**Task prompt:** Copy, from the material below, each line that contains the word "screenings".

**Provided records:**
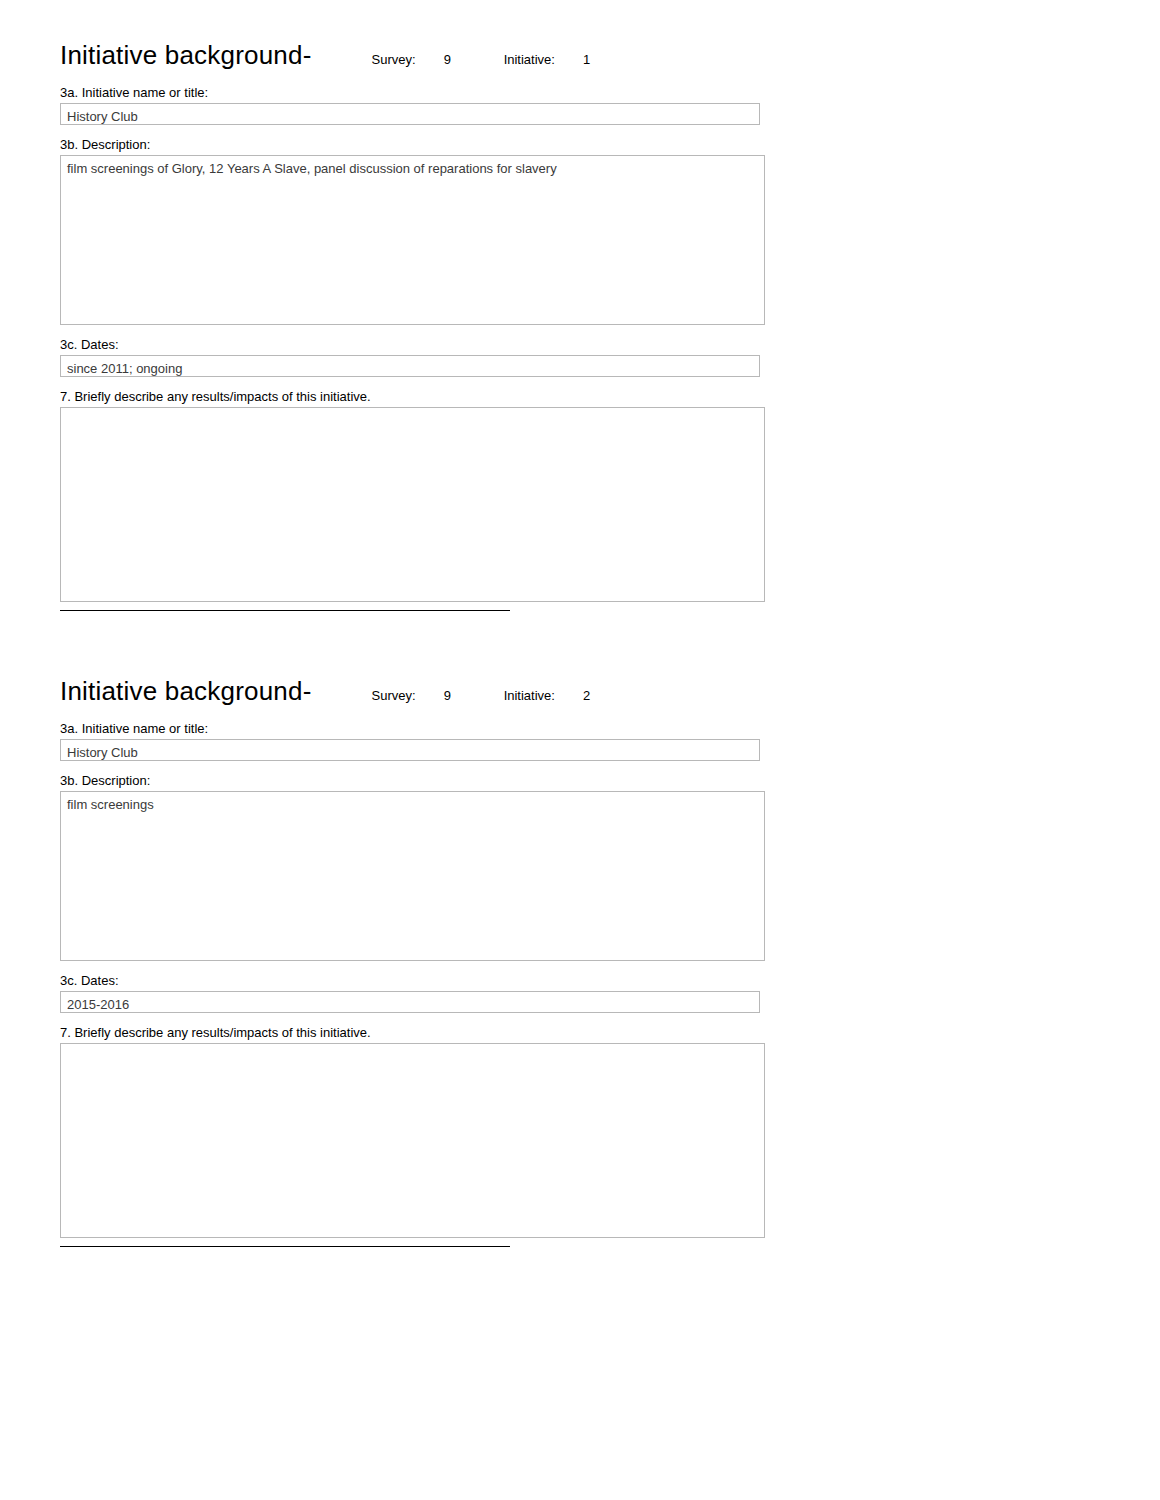Initiative background-
Survey: 9 Initiative: 1
3a. Initiative name or title:
History Club
3b. Description:
film screenings of Glory, 12 Years A Slave, panel discussion of reparations for slavery
3c. Dates:
since 2011; ongoing
7. Briefly describe any results/impacts of this initiative.
Initiative background-
Survey: 9 Initiative: 2
3a. Initiative name or title:
History Club
3b. Description:
film screenings
3c. Dates:
2015-2016
7. Briefly describe any results/impacts of this initiative.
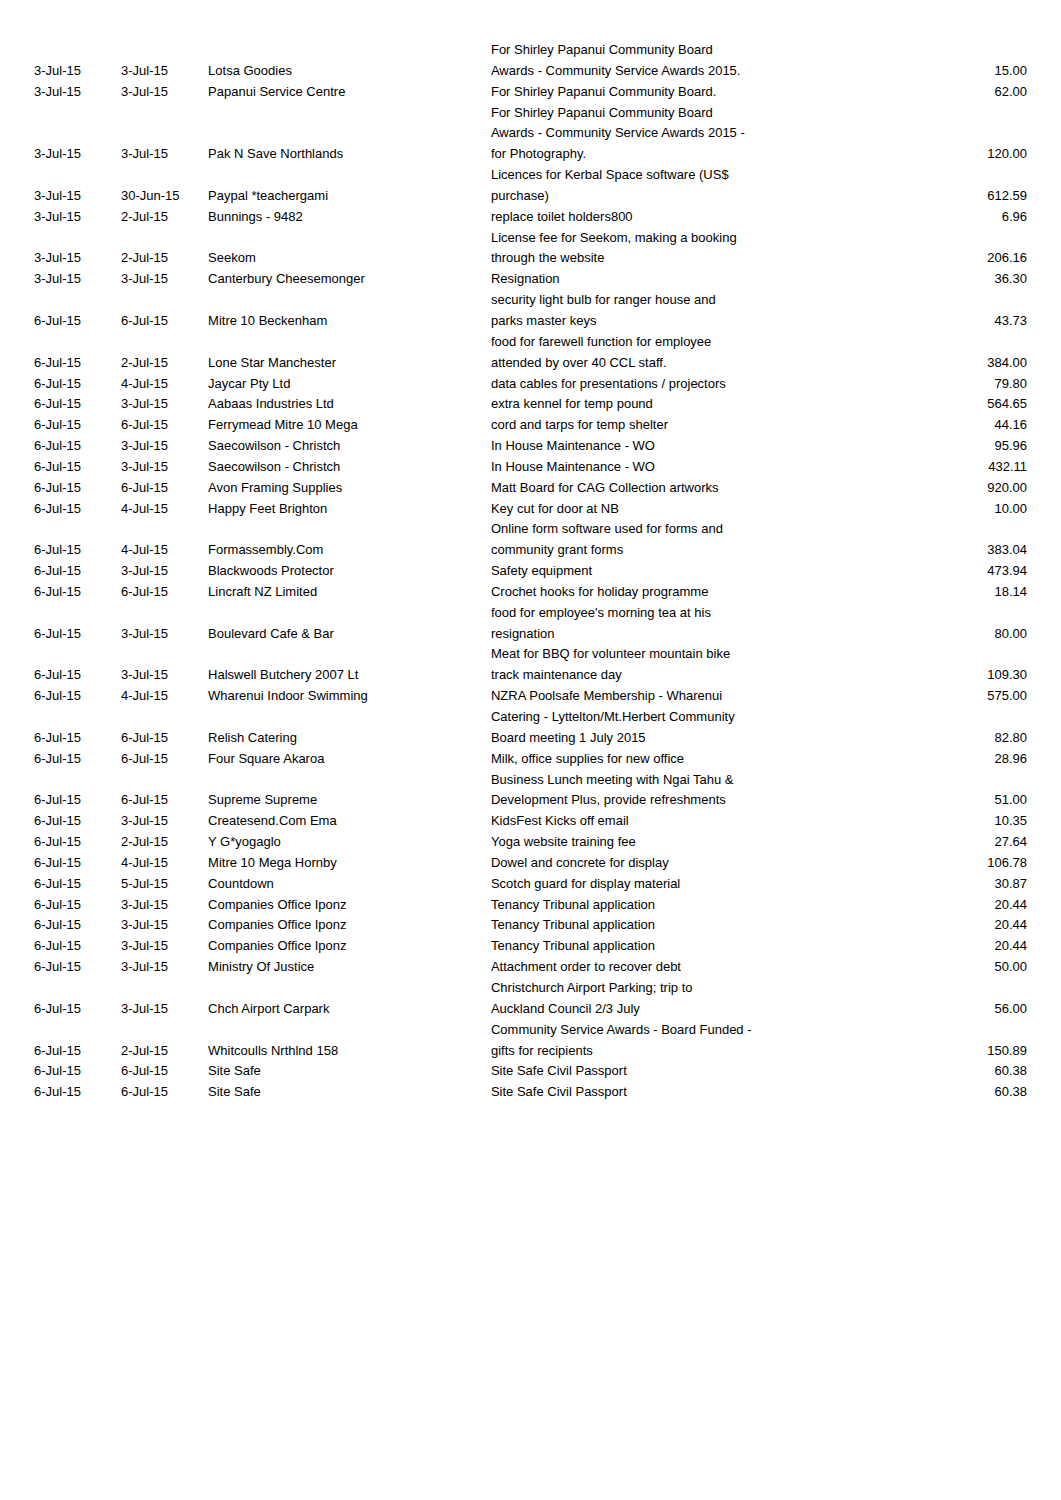| | | | For Shirley Papanui Community Board | |
| 3-Jul-15 | 3-Jul-15 | Lotsa Goodies | Awards - Community Service Awards 2015. | 15.00 |
| 3-Jul-15 | 3-Jul-15 | Papanui Service Centre | For Shirley Papanui Community Board. | 62.00 |
| | | | For Shirley Papanui Community Board | |
| | | | Awards - Community Service Awards 2015 - | |
| 3-Jul-15 | 3-Jul-15 | Pak N Save Northlands | for Photography. | 120.00 |
| | | | Licences for Kerbal Space software (US$ | |
| 3-Jul-15 | 30-Jun-15 | Paypal *teachergami | purchase) | 612.59 |
| 3-Jul-15 | 2-Jul-15 | Bunnings - 9482 | replace toilet holders800 | 6.96 |
| | | | License fee for Seekom, making a booking | |
| 3-Jul-15 | 2-Jul-15 | Seekom | through the website | 206.16 |
| 3-Jul-15 | 3-Jul-15 | Canterbury Cheesemonger | Resignation | 36.30 |
| | | | security light bulb for ranger house and | |
| 6-Jul-15 | 6-Jul-15 | Mitre 10 Beckenham | parks master keys | 43.73 |
| | | | food for farewell function for employee | |
| 6-Jul-15 | 2-Jul-15 | Lone Star Manchester | attended by over 40 CCL staff. | 384.00 |
| 6-Jul-15 | 4-Jul-15 | Jaycar Pty Ltd | data cables for presentations / projectors | 79.80 |
| 6-Jul-15 | 3-Jul-15 | Aabaas Industries Ltd | extra kennel for temp pound | 564.65 |
| 6-Jul-15 | 6-Jul-15 | Ferrymead Mitre 10 Mega | cord and tarps for temp shelter | 44.16 |
| 6-Jul-15 | 3-Jul-15 | Saecowilson - Christch | In House Maintenance - WO | 95.96 |
| 6-Jul-15 | 3-Jul-15 | Saecowilson - Christch | In House Maintenance - WO | 432.11 |
| 6-Jul-15 | 6-Jul-15 | Avon Framing Supplies | Matt Board for CAG Collection artworks | 920.00 |
| 6-Jul-15 | 4-Jul-15 | Happy Feet Brighton | Key cut for door at NB | 10.00 |
| | | | Online form software used for forms and | |
| 6-Jul-15 | 4-Jul-15 | Formassembly.Com | community grant forms | 383.04 |
| 6-Jul-15 | 3-Jul-15 | Blackwoods Protector | Safety equipment | 473.94 |
| 6-Jul-15 | 6-Jul-15 | Lincraft NZ Limited | Crochet hooks for holiday programme | 18.14 |
| | | | food for employee's morning tea at his | |
| 6-Jul-15 | 3-Jul-15 | Boulevard Cafe & Bar | resignation | 80.00 |
| | | | Meat for BBQ for volunteer mountain bike | |
| 6-Jul-15 | 3-Jul-15 | Halswell Butchery 2007 Lt | track maintenance day | 109.30 |
| 6-Jul-15 | 4-Jul-15 | Wharenui Indoor Swimming | NZRA Poolsafe Membership - Wharenui | 575.00 |
| | | | Catering - Lyttelton/Mt.Herbert Community | |
| 6-Jul-15 | 6-Jul-15 | Relish Catering | Board meeting 1 July 2015 | 82.80 |
| 6-Jul-15 | 6-Jul-15 | Four Square Akaroa | Milk, office supplies for new office | 28.96 |
| | | | Business Lunch meeting with Ngai Tahu & | |
| 6-Jul-15 | 6-Jul-15 | Supreme Supreme | Development Plus, provide refreshments | 51.00 |
| 6-Jul-15 | 3-Jul-15 | Createsend.Com Ema | KidsFest Kicks off email | 10.35 |
| 6-Jul-15 | 2-Jul-15 | Y G*yogaglo | Yoga website training fee | 27.64 |
| 6-Jul-15 | 4-Jul-15 | Mitre 10 Mega Hornby | Dowel and concrete for display | 106.78 |
| 6-Jul-15 | 5-Jul-15 | Countdown | Scotch guard for display material | 30.87 |
| 6-Jul-15 | 3-Jul-15 | Companies Office Iponz | Tenancy Tribunal application | 20.44 |
| 6-Jul-15 | 3-Jul-15 | Companies Office Iponz | Tenancy Tribunal application | 20.44 |
| 6-Jul-15 | 3-Jul-15 | Companies Office Iponz | Tenancy Tribunal application | 20.44 |
| 6-Jul-15 | 3-Jul-15 | Ministry Of Justice | Attachment order to recover debt | 50.00 |
| | | | Christchurch Airport Parking; trip to | |
| 6-Jul-15 | 3-Jul-15 | Chch Airport Carpark | Auckland Council 2/3 July | 56.00 |
| | | | Community Service Awards - Board Funded - | |
| 6-Jul-15 | 2-Jul-15 | Whitcoulls Nrthlnd 158 | gifts for recipients | 150.89 |
| 6-Jul-15 | 6-Jul-15 | Site Safe | Site Safe Civil Passport | 60.38 |
| 6-Jul-15 | 6-Jul-15 | Site Safe | Site Safe Civil Passport | 60.38 |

**Completed task:**
film screenings of Glory, 12 Years A Slave, panel discussion of reparations for slavery
film screenings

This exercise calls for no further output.